Cosmological measurements are always on the bleeding edge of the possible, so caution is advised in interpretation. The WMAP scientists had to attempt to find and filter out other sources of microwave interference; did they get them all? Nevertheless, these two stories illustrate how cosmologists are always changing their stories, because nature contains too many surprises to fit into neat theories. Having so much structure only 800 million years after the big bang (assuming their assumptions for the sake of argument) should spell the demise of naturalistic cosmologies, just like the Cambrian explosion should spell the demise of naturalistic biology, if we let the evidence speak for itself.

Iraq War Threatens Antiquities   03/03/2003
The BBC News is concerned that important archaeological artifacts may be at risk from the impending war in Iraq. Included among these are the curious “Baghdad batteries” sitting in a Baghdad museum. These strange pots containing copper cylinders and iron bars are presumed to have been batteries, because “they do work” based on experiments with replicas. Found in 1938, they are assumed to date either from Parthian era (250-225 BC) or Sassanian period (225-640 AD).  Other antiquities could also be threatened by war. Iraq sits right in the “Fertile Crescent” that was the cradle of civilization. It was the setting for many ancient kings, cities, and events mentioned in the Bible.

That ancient peoples could make batteries indicates they had intelligence and technology that is not often appreciated by moderns.  The discoverer, Wilhelm Konig, believed them to have been batteries, “though this was hard to explain, and did not sit comfortably with the religious ideology of the time.” Part of that ideology is the belief ancient people were backward and primitive. Other artifacts even older, from other parts of the world, show this attitude to be a type of modern chauvinism. They also argue that people were smart from the start, not evolving out of millions of years of brutish imbecility.

We can only hope that Iraq’s priceless antiquities do not suffer the fate its modern Nebuchadnezzar deserves.

Biography  03/01/2003   This month’s “Rock Star” in the geology journal GSA Today is James Dwight Dana (1813-1895), a devout Christian whose “influence was pervasive and extends even to us today,” according to biographer James H. Natland:

Dana held no strictly uniformitarian view of Earth history. A devout Christian, Dana had a New Englander’s properly Protestant view of the direction of Earth history.
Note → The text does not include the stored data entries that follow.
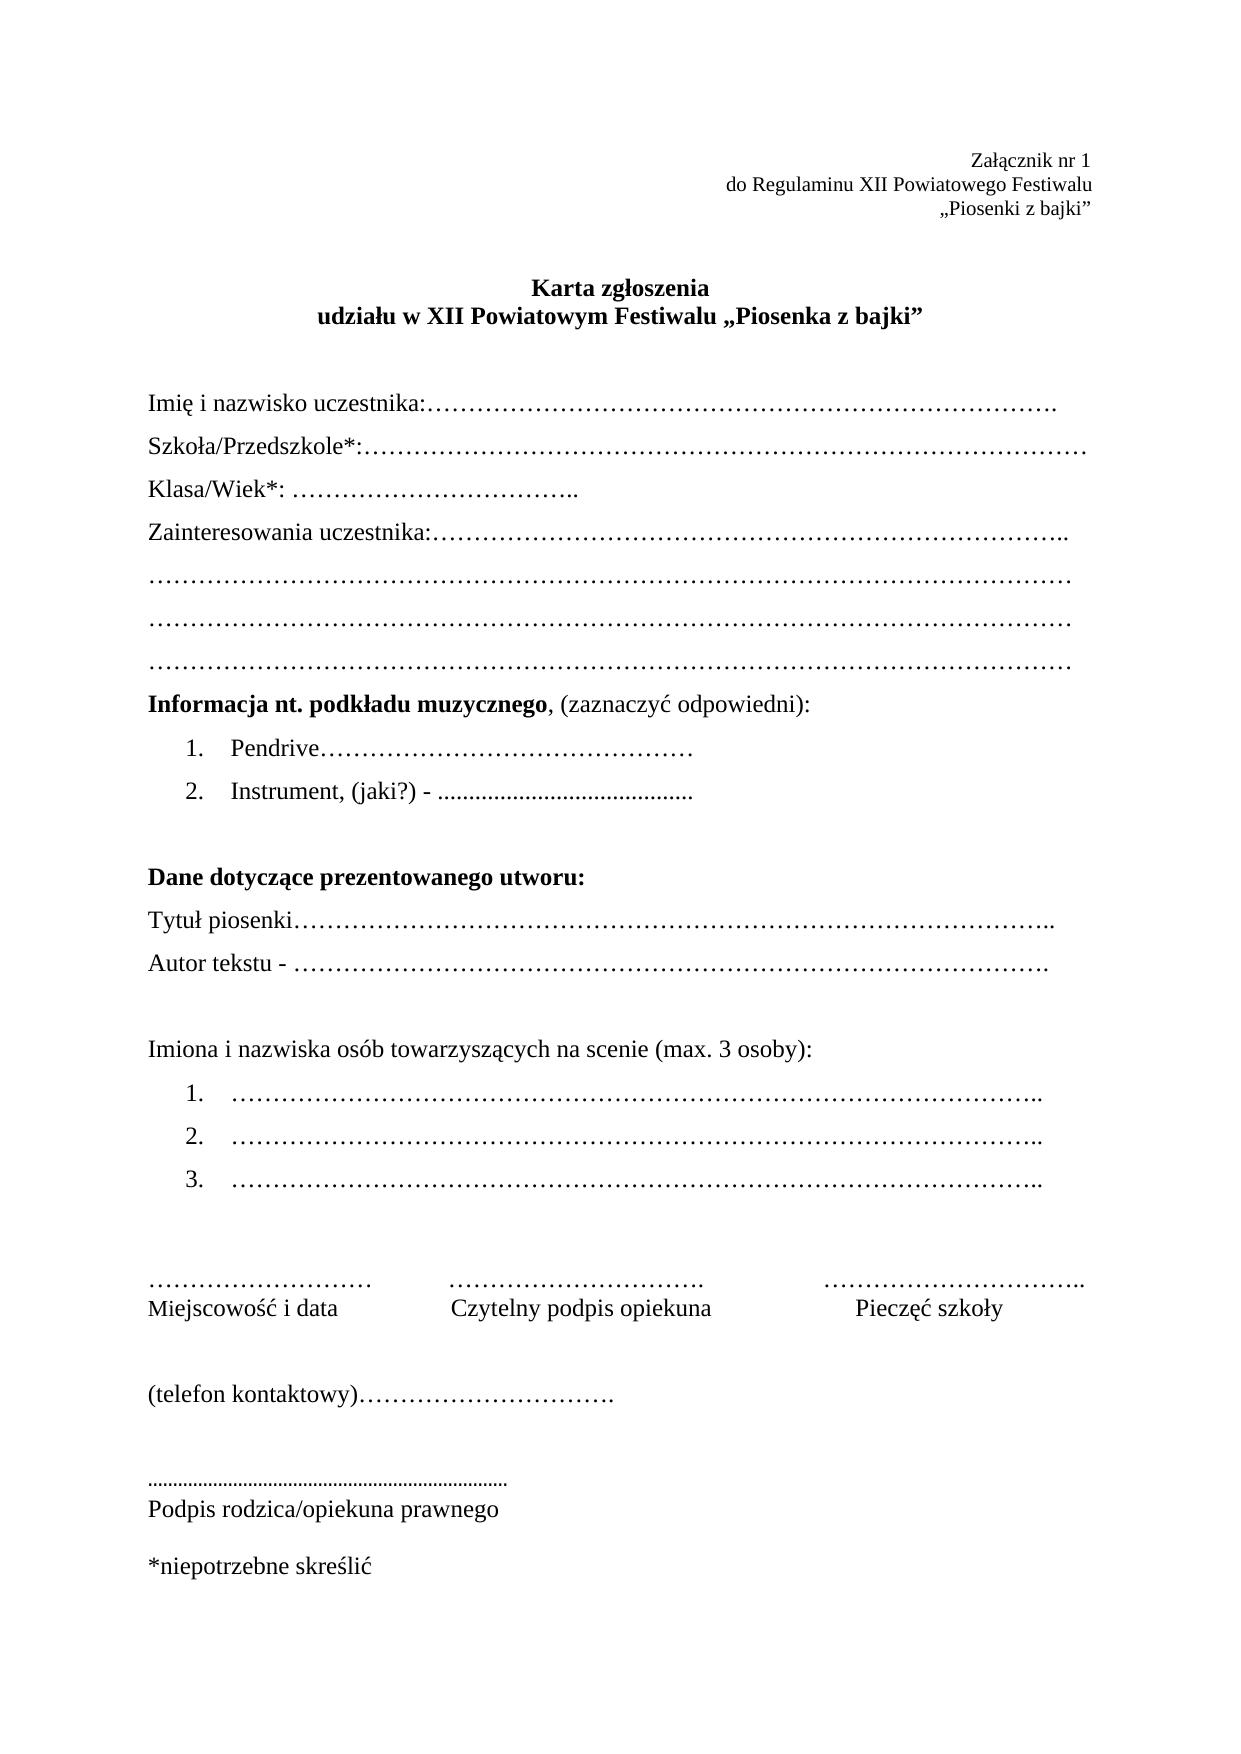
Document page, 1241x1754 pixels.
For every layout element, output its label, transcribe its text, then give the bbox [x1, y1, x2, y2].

list …………………………………………………………………………………….. [185, 1121, 1093, 1149]
list …………………………………………………………………………………….. [185, 1078, 1093, 1106]
text Autor tekstu - ………………………………………………………………………………. [148, 948, 1093, 977]
text Imię i nazwisko uczestnika:…………………………………………………………………. [148, 388, 1093, 416]
text *niepotrzebne skreślić [148, 1551, 1093, 1580]
text Miejscowość i data Czytelny podpis opiekuna Pieczęć szkoły [148, 1293, 1093, 1322]
text Klasa/Wiek*: …………………………….. [148, 474, 1093, 503]
text Tytuł piosenki……………………………………………………………………………….. [148, 905, 1093, 934]
text ………………………………………………………………………………………………… [148, 646, 1093, 675]
text …………………………………………………………………………………………………………………………………………………………………………………………………… [148, 560, 1093, 632]
text „Piosenki z bajki” [148, 196, 1093, 220]
text Zainteresowania uczestnika:………………………………………………………………….. [148, 517, 1093, 546]
text Informacja nt. podkładu muzycznego, (zaznaczyć odpowiedni): [148, 689, 1093, 718]
text Szkoła/Przedszkole*:…………………………………………………………………………… [148, 431, 1093, 459]
text ……………………………………………………………… [148, 1465, 1093, 1494]
text Imiona i nazwiska osób towarzyszących na scenie (max. 3 osoby): [148, 1034, 1093, 1063]
text Dane dotyczące prezentowanego utworu: [148, 862, 1093, 891]
text udziału w XII Powiatowym Festiwalu „Piosenka z bajki” [148, 301, 1093, 330]
list Instrument, (jaki?) - ......................................... [185, 776, 1093, 804]
list Pendrive……………………………………… [185, 733, 1093, 761]
list …………………………………………………………………………………….. [185, 1164, 1093, 1193]
text Podpis rodzica/opiekuna prawnego [148, 1494, 1093, 1522]
text ……………………… …………………………. ………………………….. [148, 1264, 1093, 1293]
text Załącznik nr 1 [148, 148, 1093, 172]
text (telefon kontaktowy)…………………………. [148, 1379, 1093, 1408]
text Karta zgłoszenia [148, 273, 1093, 301]
text do Regulaminu XII Powiatowego Festiwalu [148, 172, 1093, 196]
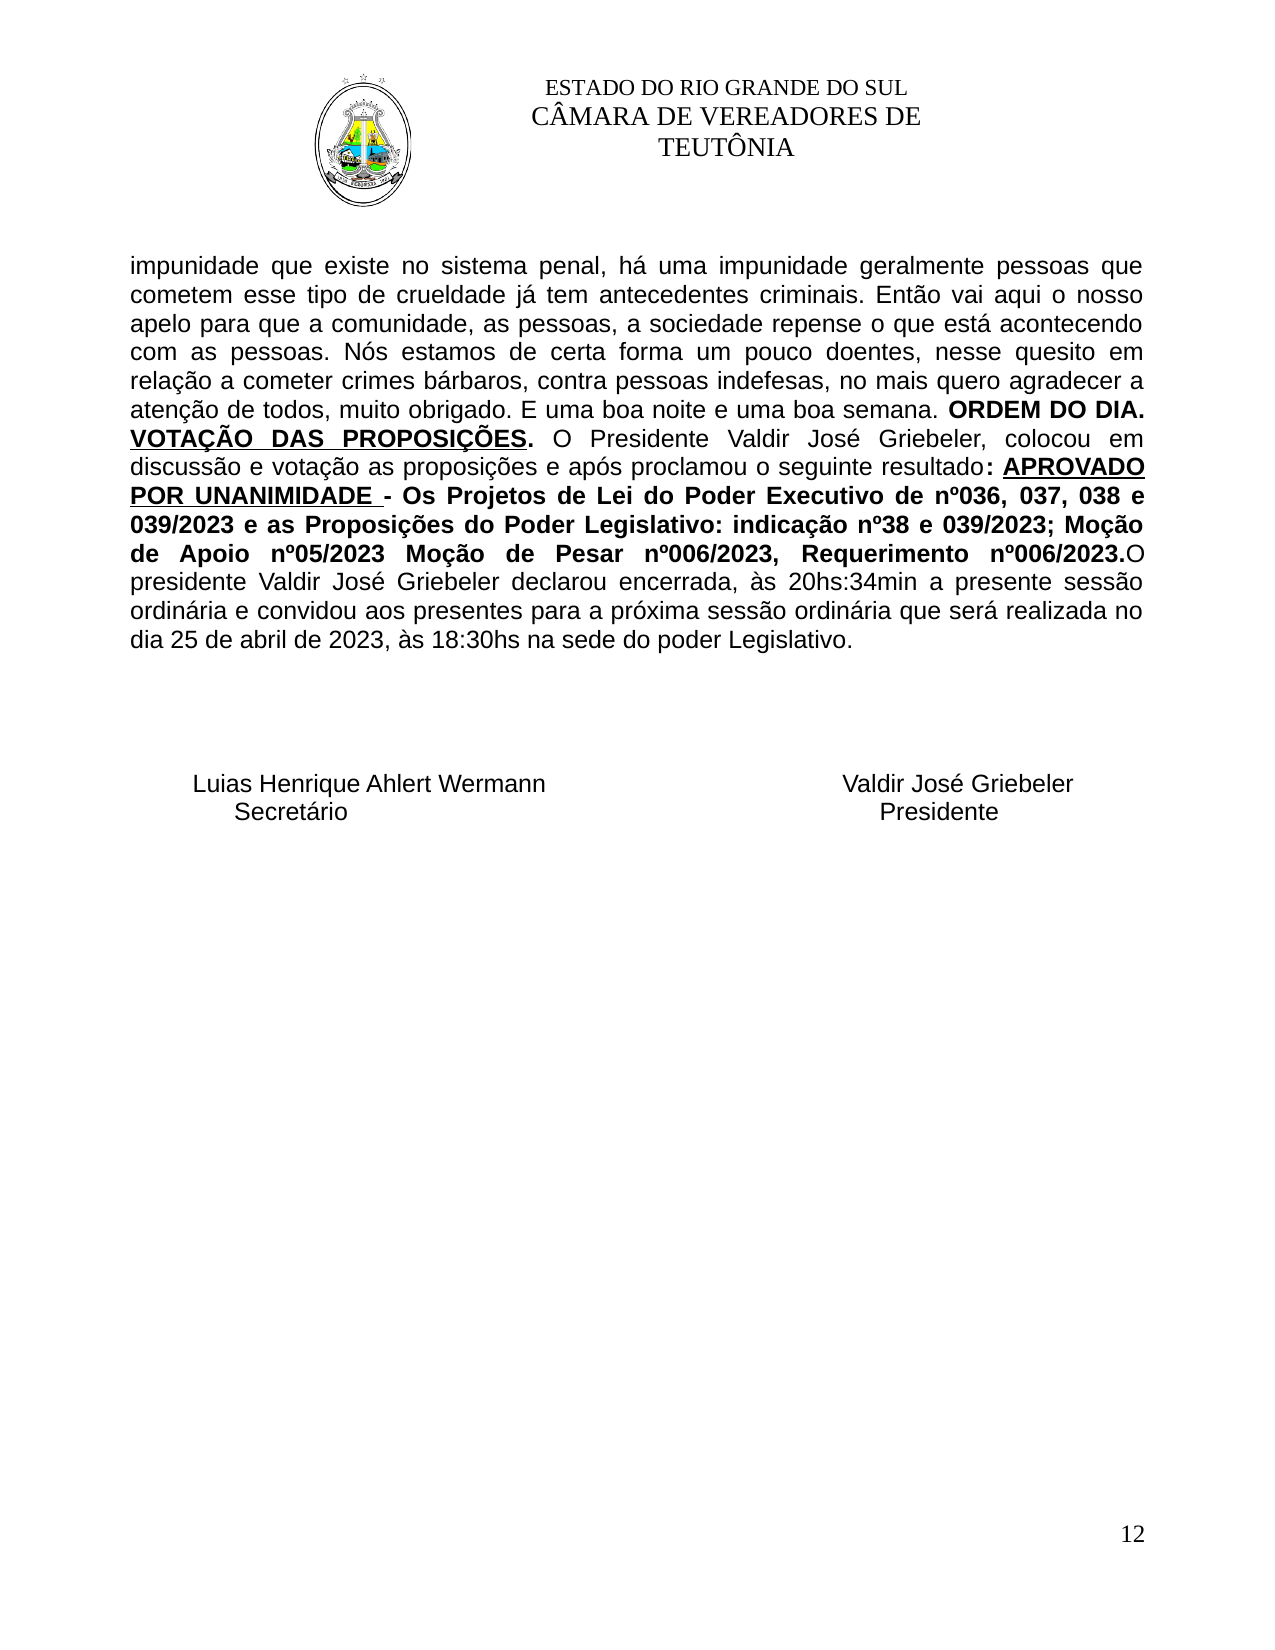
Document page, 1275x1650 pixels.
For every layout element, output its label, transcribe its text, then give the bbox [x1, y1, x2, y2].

text Luias Henrique Ahlert Wermann Valdir José Griebeler [130, 768, 1145, 797]
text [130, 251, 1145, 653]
text Secretário Presidente [130, 797, 1145, 826]
picture [314, 73, 412, 207]
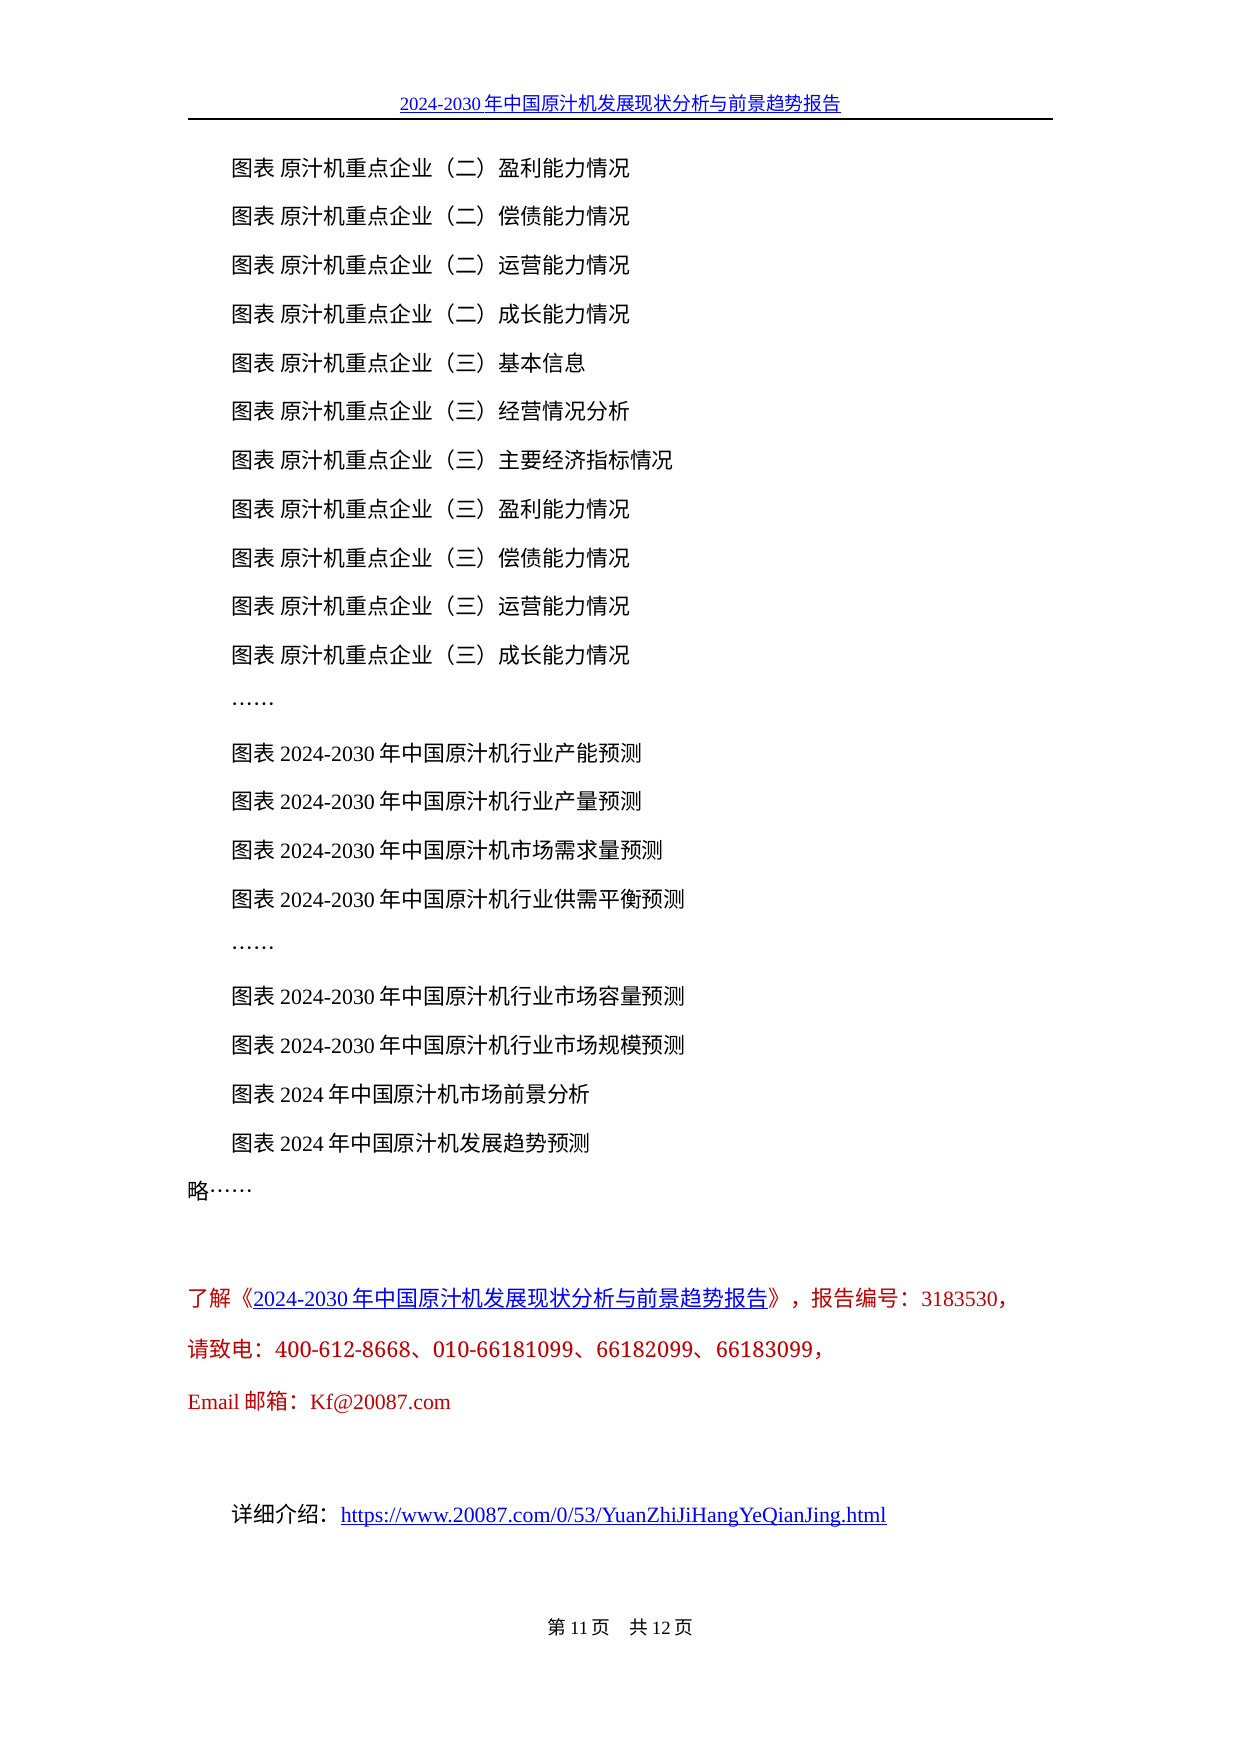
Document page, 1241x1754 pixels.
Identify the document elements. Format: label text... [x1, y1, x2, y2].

text 请致电：400-612-8668、010-66181099、66182099、66183099， [187, 1332, 1053, 1364]
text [187, 150, 1053, 1206]
text Email邮箱：Kf@20087.com [187, 1383, 1053, 1416]
text 详细介绍：https://www.20087.com/0/53/YuanZhiJiHangYeQianJing.html [187, 1496, 1053, 1529]
text 了解《2024-2030年中国原汁机发展现状分析与前景趋势报告》，报告编号：3183530， [187, 1280, 1053, 1313]
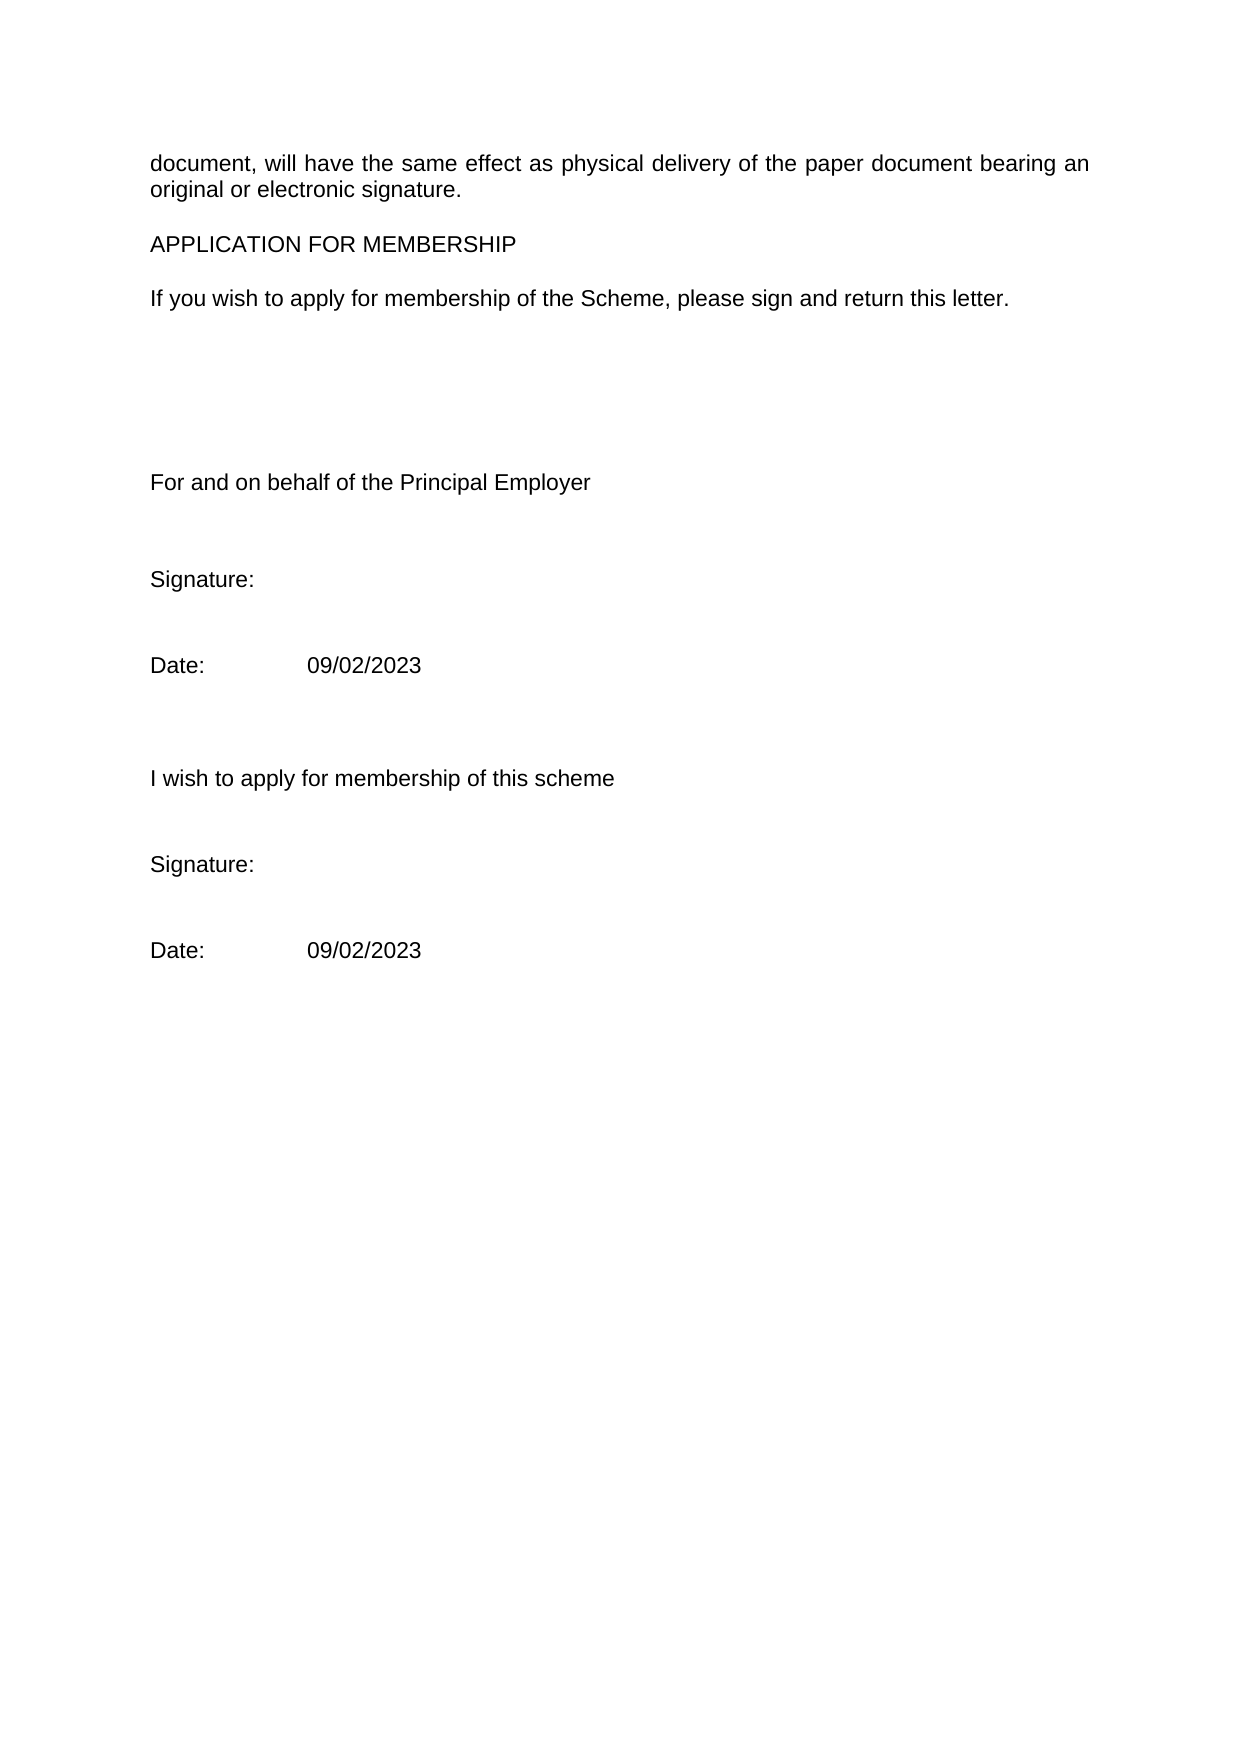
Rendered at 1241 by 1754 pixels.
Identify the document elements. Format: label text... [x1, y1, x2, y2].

text For and on behalf of the Principal Employer [150, 469, 1090, 495]
text If you wish to apply for membership of the Scheme, please sign and return this letter. [150, 285, 1090, 312]
text Date: 09/02/2023 [150, 652, 1090, 679]
text Date: 09/02/2023 [150, 937, 1090, 963]
text Signature: [150, 851, 1090, 877]
text APPLICATION FOR MEMBERSHIP [150, 231, 1090, 257]
text I wish to apply for membership of this scheme [150, 738, 1090, 791]
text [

At one scale, he saw this in the progressive volcanism, erosion, and subsidence of linear volcanic chains. At another, the continents themselves have grown, and life itself has changed form in many ways; always, in Dana’s view, becoming more complex, accordingly as the area of land increased and global climate became more rigorous. This was plan, not chance. The paleontologist in Dana saw this, from a very nineteenth century phrenological perspective, in the growth and shape of the skulls of vertebrates. Thus a benevolent creator, whom Dana termed the “Power Above Nature,” prepared Earth for the benefit of His children, who are at the present end point of history.Such sentiments pervade Dana’s writing, as one might expect from a man who led Bible studies, played the piano for his church choir, and prayed with his family over meals.

Natland notes that “To many of his contemporaries, James Dwight Dana was the foremost American geologist of the nineteenth century.”  Recognizing the breadth and depth of his observations, Natland remarks that “One’s system of beliefs often contributes to scientific hypothesis.”

Can we apply that principle to the present day? Is it possible that naturalistic philosophy is contributing to the current geological paradigms, determining what they choose to observe and how they view the history of the world? James Dwight Dana was an admirable character in many ways, but compromised his Biblical faith with the growing scientific mood of the day that earth was many millions of years old. His acceptance of the belief that species had transmuted over time, with man as the goal, not only is irreconcilable with Scripture, but contradicts the Darwinian doctrine of unguided, purposeless evolution. His legacy is thus viewed as a mixed bag by both creationists and evolutionists.